Exercise
According to the text on Pokemon height, weight, and battle stats, which measure did the writer expect to have the stronger relationship with health points?

Selected text
━━━━━━━━━━━━━━━━

So that’s not the case. These are actually just the long and slender Pokemon. That makes a lot of sense, I just wasn’t thinking of Pokemon that were long and slender when I saw the original plot.

Height vs. Weight vs. Battle Stats

Using that same plot, let’s now add another dimension to the plot by shading the points in the scatter plot based on the Pokemon’s battle stats: HP (health points), attack, defense, special attack, special defense, and speed.

Health Points

Let’s start off by comparing height and wieght to each Pokemon’s health points.

p1 <- pokedex %>%
        ggplot(aes(x=Height, y=HP, ymin=0, alpha=0.5)) +
          geom_point(color="#81a2be",show.legend = FALSE) +
          stat_poly_line(show.legend=FALSE,color="#cc6666") +
          stat_poly_eq(use_label(c("eq", "R2"))) +
          theme_minimal() +
          ggtitle("Height vs. Health Points") +
          xlab("Height") +
          ylab("HP")

p2 <- pokedex %>%
        ggplot(aes(x=Weight, y=HP, ymin=0, alpha=0.5)) +
          geom_point(color="#81a2be",show.legend = FALSE) +
          stat_poly_line(show.legend=FALSE,color="#cc6666") +
          stat_poly_eq(use_label(c("eq", "R2"))) +
          theme_minimal() +
          ggtitle("Weight vs. Health Points") +
          xlab("Weight") +
          ylab("HP")

# Place both plots on a grid
g <- arrangeGrob(p1, p2, nrow=2)

# Save image
ggsave("images/height_weight_hp.png",g)

height_weight_hp.png

Generally speaking, the greater the height/weight of the Pokemon the more health the Pokemon has. I suspected this, but I figured that the relationship would be a bit stronger for weight. I figured that a heavy pokemon implied the Pokemon could take more hits, while a tall Pokemon could just be tall and lanky and relatively weak. There is of course a correlation between height and weight, but I still figured that regardless of height, a heavier Pokemon would be able to take more hits, but that’s not entirely the case. Additionally, as both the height and weight of Pokemon gets towards the higher end of the spectrum, the general trend of Pokemon having more HP no longer holds and seems to level off.

Attack

Next, let’s compare height and wieght to each Pokemon’s attack.

p1 <- pokedex %>%
        ggplot(aes(x=Height, y=Attack, ymin=0, alpha=0.5)) +
          geom_point(color="#81a2be",show.legend = FALSE) +
          stat_poly_line(show.legend=FALSE,color="#cc6666") +
          stat_poly_eq(use_label(c("eq", "R2"))) +
          theme_minimal() +
          ggtitle("Height vs. Attack") +
          xlab("Height") +
          ylab("Attack")

p2 <- pokedex %>%
        ggplot(aes(x=Weight, y=Attack, ymin=0, alpha=0.5)) +
          geom_point(color="#81a2be",show.legend = FALSE) +
          stat_poly_line(show.legend=FALSE,color="#cc6666") +
          stat_poly_eq(use_label(c("eq", "R2"))) +
          theme_minimal() +
          ggtitle("Weight vs. Attack") +
          xlab("Weight") +
          ylab("Attack")

━━━━━━━━━━━━━━━━

Collected data

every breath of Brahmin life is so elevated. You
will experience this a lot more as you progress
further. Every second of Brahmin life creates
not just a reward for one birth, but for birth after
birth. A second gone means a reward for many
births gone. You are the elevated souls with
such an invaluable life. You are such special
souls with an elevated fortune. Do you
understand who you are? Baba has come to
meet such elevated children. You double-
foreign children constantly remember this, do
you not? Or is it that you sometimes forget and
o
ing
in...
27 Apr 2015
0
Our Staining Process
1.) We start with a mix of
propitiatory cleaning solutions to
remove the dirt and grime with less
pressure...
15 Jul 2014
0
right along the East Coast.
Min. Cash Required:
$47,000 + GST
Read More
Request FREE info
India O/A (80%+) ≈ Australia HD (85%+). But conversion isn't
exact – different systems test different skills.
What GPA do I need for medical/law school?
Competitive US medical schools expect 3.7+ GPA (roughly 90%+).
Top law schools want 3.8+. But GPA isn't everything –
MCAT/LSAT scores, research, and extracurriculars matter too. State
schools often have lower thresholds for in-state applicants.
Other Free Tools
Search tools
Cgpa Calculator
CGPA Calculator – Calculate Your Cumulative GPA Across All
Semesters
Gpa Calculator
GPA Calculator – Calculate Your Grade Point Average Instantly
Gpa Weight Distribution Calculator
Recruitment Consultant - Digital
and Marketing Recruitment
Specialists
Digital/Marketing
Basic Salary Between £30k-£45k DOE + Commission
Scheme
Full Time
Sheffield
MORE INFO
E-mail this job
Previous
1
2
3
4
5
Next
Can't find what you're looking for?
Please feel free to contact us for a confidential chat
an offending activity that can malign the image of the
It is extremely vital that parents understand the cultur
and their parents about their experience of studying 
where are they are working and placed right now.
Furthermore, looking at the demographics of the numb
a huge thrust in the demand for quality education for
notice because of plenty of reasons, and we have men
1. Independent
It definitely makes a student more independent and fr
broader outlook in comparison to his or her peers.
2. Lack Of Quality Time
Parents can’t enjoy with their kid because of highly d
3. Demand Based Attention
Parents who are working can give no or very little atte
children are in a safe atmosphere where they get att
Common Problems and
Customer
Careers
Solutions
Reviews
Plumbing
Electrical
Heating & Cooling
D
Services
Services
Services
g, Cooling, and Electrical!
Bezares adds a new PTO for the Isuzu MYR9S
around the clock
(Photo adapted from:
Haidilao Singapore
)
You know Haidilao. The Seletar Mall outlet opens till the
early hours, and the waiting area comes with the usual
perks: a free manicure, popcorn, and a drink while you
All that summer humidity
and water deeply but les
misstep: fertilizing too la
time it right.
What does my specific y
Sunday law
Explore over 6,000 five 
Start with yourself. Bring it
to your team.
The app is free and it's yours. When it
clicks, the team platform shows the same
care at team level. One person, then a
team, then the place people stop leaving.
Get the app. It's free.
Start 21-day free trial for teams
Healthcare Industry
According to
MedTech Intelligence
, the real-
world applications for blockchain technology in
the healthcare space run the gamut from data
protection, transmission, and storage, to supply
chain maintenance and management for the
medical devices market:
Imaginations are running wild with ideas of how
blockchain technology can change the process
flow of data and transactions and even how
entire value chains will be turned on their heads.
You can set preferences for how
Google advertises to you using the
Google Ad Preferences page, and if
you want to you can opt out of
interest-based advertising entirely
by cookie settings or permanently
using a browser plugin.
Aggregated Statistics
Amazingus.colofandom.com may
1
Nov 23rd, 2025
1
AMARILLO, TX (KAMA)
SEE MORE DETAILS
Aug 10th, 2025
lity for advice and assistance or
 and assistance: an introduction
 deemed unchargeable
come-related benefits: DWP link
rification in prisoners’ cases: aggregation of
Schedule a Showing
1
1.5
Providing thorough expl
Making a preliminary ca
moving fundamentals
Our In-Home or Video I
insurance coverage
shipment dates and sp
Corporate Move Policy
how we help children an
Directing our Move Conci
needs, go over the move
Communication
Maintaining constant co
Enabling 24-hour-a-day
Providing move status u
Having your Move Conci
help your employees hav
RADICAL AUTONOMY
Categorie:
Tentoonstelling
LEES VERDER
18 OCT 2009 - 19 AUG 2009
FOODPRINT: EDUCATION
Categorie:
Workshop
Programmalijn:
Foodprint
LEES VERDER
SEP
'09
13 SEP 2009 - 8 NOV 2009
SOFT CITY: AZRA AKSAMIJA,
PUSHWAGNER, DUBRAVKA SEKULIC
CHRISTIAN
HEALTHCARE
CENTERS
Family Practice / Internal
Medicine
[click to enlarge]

━━━━━━━━━━━━━━━━

Solution
Weight.